Students have spoken

By Вen Li

Students said it loud and clear: no, no, and no.

Voters decided emphatically against both the Health and Dental Plan and Career Services levy increases in the Students’ Union General Election.

"I was surprised by the result," said SU Vice-President Operations and Finance Natasha Dhillon. "A lot of costs are being incurred on the health and dental plans right now, and we thought that the services weren’t being offered at the level that was necessary."

The $12.50 health and $2 dental fee increases were intended to offset increasing costs to the SU to provide the service to full-time students who have not opted out. Without the fee increase, some health benefits may be reduced or eliminated, according to Dhillon.

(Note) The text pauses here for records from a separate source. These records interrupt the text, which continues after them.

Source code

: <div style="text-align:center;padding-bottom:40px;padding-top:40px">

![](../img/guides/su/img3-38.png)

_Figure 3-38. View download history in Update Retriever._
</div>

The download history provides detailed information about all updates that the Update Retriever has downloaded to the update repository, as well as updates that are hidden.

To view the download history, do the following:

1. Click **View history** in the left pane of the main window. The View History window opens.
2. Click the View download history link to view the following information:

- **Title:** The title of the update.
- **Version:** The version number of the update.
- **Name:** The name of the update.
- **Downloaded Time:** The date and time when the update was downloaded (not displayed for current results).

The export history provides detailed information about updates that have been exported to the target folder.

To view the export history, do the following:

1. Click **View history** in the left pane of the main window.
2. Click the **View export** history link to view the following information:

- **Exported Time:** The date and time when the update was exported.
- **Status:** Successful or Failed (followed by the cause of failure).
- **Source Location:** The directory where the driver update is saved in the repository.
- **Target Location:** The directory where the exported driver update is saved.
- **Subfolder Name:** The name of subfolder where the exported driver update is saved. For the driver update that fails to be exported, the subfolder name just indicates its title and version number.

"There was a whole campaign run for Health and Dental," said Dhillon. "I don’t think providing more information or increasing advertising would have helped. I honestly think it’s too bad that students didn’t vote in favor of an increase, especially when they can opt out."

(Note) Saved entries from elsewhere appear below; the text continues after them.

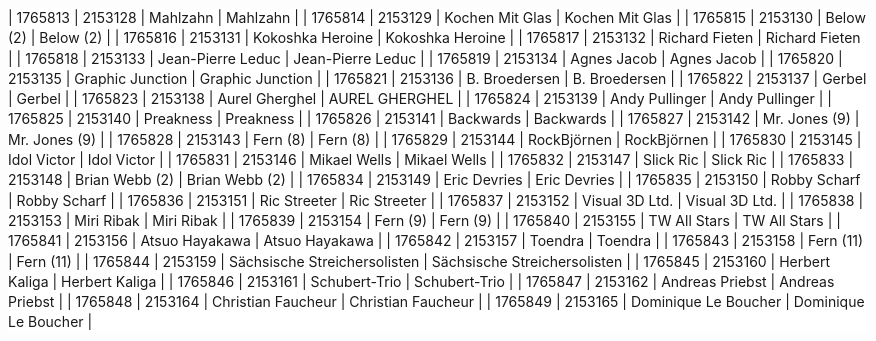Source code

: | 1765813 | 2153128 | Mahlzahn | Mahlzahn |
| 1765814 | 2153129 | Kochen Mit Glas | Kochen Mit Glas |
| 1765815 | 2153130 | Below (2) | Below (2) |
| 1765816 | 2153131 | Kokoshka Heroine | Kokoshka Heroine |
| 1765817 | 2153132 | Richard Fieten | Richard Fieten |
| 1765818 | 2153133 | Jean-Pierre Leduc | Jean-Pierre Leduc |
| 1765819 | 2153134 | Agnes Jacob | Agnes Jacob |
| 1765820 | 2153135 | Graphic Junction | Graphic Junction |
| 1765821 | 2153136 | B. Broedersen | B. Broedersen |
| 1765822 | 2153137 | Gerbel | Gerbel |
| 1765823 | 2153138 | Aurel Gherghel | AUREL GHERGHEL |
| 1765824 | 2153139 | Andy Pullinger | Andy Pullinger |
| 1765825 | 2153140 | Preakness | Preakness |
| 1765826 | 2153141 | Backwards | Backwards |
| 1765827 | 2153142 | Mr. Jones (9) | Mr. Jones (9) |
| 1765828 | 2153143 | Fern (8) | Fern (8) |
| 1765829 | 2153144 | RockBjörnen | RockBjörnen |
| 1765830 | 2153145 | Idol Victor | Idol Victor |
| 1765831 | 2153146 | Mikael Wells | Mikael Wells |
| 1765832 | 2153147 | Slick Ric | Slick Ric |
| 1765833 | 2153148 | Brian Webb (2) | Brian Webb (2) |
| 1765834 | 2153149 | Eric Devries | Eric Devries |
| 1765835 | 2153150 | Robby Scharf | Robby Scharf |
| 1765836 | 2153151 | Ric Streeter | Ric Streeter |
| 1765837 | 2153152 | Visual 3D Ltd. | Visual 3D Ltd. |
| 1765838 | 2153153 | Miri Ribak | Miri Ribak |
| 1765839 | 2153154 | Fern (9) | Fern (9) |
| 1765840 | 2153155 | TW All Stars | TW All Stars |
| 1765841 | 2153156 | Atsuo Hayakawa | Atsuo Hayakawa |
| 1765842 | 2153157 | Toendra | Toendra |
| 1765843 | 2153158 | Fern (11) | Fern (11) |
| 1765844 | 2153159 | Sächsische Streichersolisten | Sächsische Streichersolisten |
| 1765845 | 2153160 | Herbert Kaliga | Herbert Kaliga |
| 1765846 | 2153161 | Schubert-Trio | Schubert-Trio |
| 1765847 | 2153162 | Andreas Priebst | Andreas Priebst |
| 1765848 | 2153164 | Christian Faucheur | Christian Faucheur |
| 1765849 | 2153165 | Dominique Le Boucher | Dominique Le Boucher |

Students cannot opt out of the Career Services levy increase and voted against it.

"I think that because the vote was overwhelmingly against, it’s quite clear," said Operations and Finance Commissioner Mark Counsell. "Students have spoken. I may be involved in the review board appeal. I may sign my name to that."

Counsell brought the levy before the Students Legislative Council earlier this year to increase funding for Career Services to improve service and ease their relocation. The levy would have been raised to $12 from $2 per semester per full time student and $6 from $1 per part time student per semester with the elimination of the levy in 2004.

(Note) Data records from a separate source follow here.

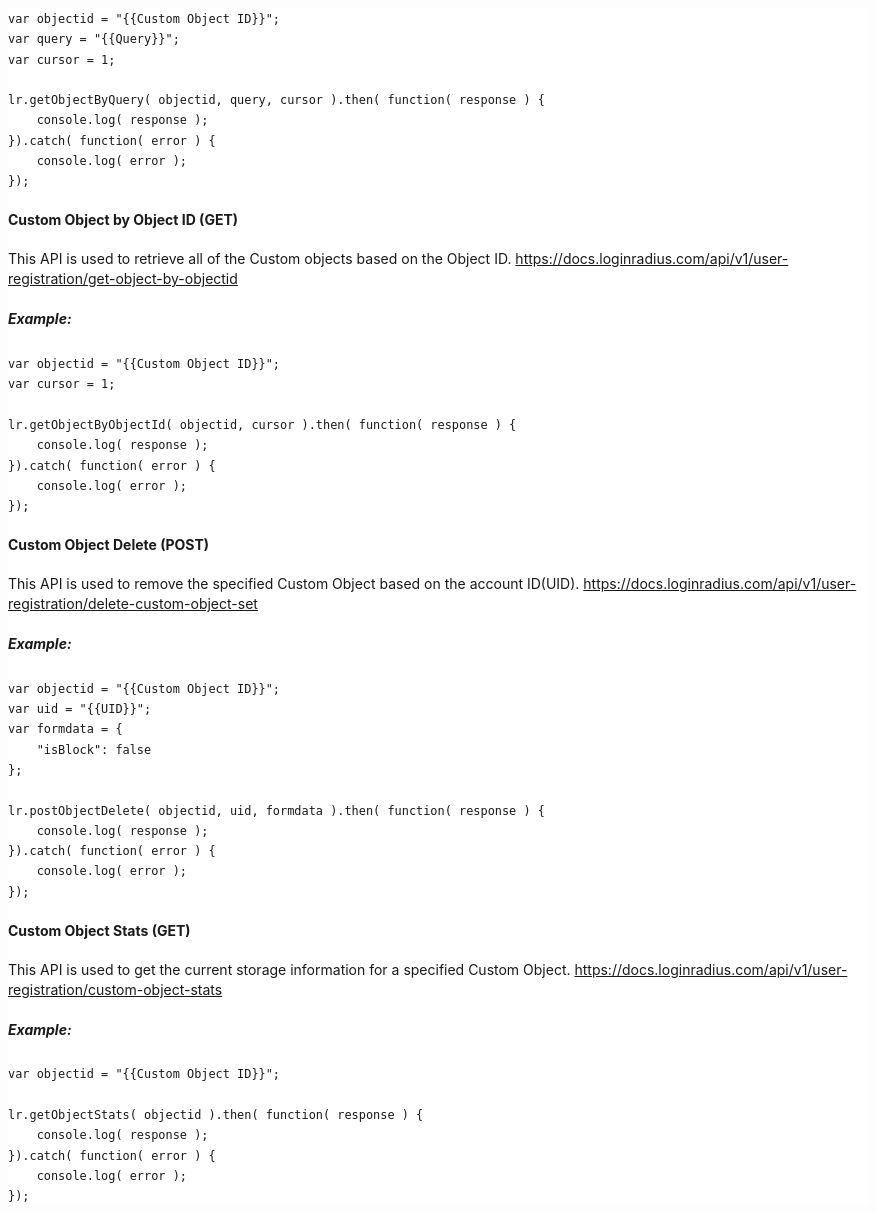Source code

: 	var objectid = "{{Custom Object ID}}";
	var query = "{{Query}}";
	var cursor = 1;
	
	lr.getObjectByQuery( objectid, query, cursor ).then( function( response ) {
		console.log( response );
	}).catch( function( error ) {
		console.log( error );
	});

#### Custom Object by Object ID (GET)
This API is used to retrieve all of the Custom objects based on the Object ID.
https://docs.loginradius.com/api/v1/user-registration/get-object-by-objectid
##### Example:

	var objectid = "{{Custom Object ID}}";
	var cursor = 1;

	lr.getObjectByObjectId( objectid, cursor ).then( function( response ) {
		console.log( response );
	}).catch( function( error ) {
		console.log( error );
	});

#### Custom Object Delete (POST)
This API is used to remove the specified Custom Object based on the account ID(UID).
https://docs.loginradius.com/api/v1/user-registration/delete-custom-object-set
##### Example:
	
	var objectid = "{{Custom Object ID}}";
	var uid = "{{UID}}";
	var formdata = {
		"isBlock": false
	};
	
	lr.postObjectDelete( objectid, uid, formdata ).then( function( response ) {
		console.log( response );
	}).catch( function( error ) {
		console.log( error );
	});

#### Custom Object Stats (GET)
This API is used to get the current storage information for a specified Custom Object.
https://docs.loginradius.com/api/v1/user-registration/custom-object-stats
##### Example:

	var objectid = "{{Custom Object ID}}";
		
	lr.getObjectStats( objectid ).then( function( response ) {
		console.log( response );
	}).catch( function( error ) {
		console.log( error );
	});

"I don’t have a strong reaction one way or the other, it was a student who proposed it," said Career Services Director Craig Fortner. "From a Career Services point of view, the current levy will continue and we’ll use the current resources to provide service to students and employers."

Career Services will continue to receive $75,000 per year through existing levies collected by the SU. According to Fortner, had the levy passed it would have provided a short term boost to marketing, investments and promotions.

"We could have done more things faster if the levy had passed," said Fortner. "Overall, I think it was positive and the referendum gave a greater profile to Career Services. I think that’s good for everybody in terms of exposure."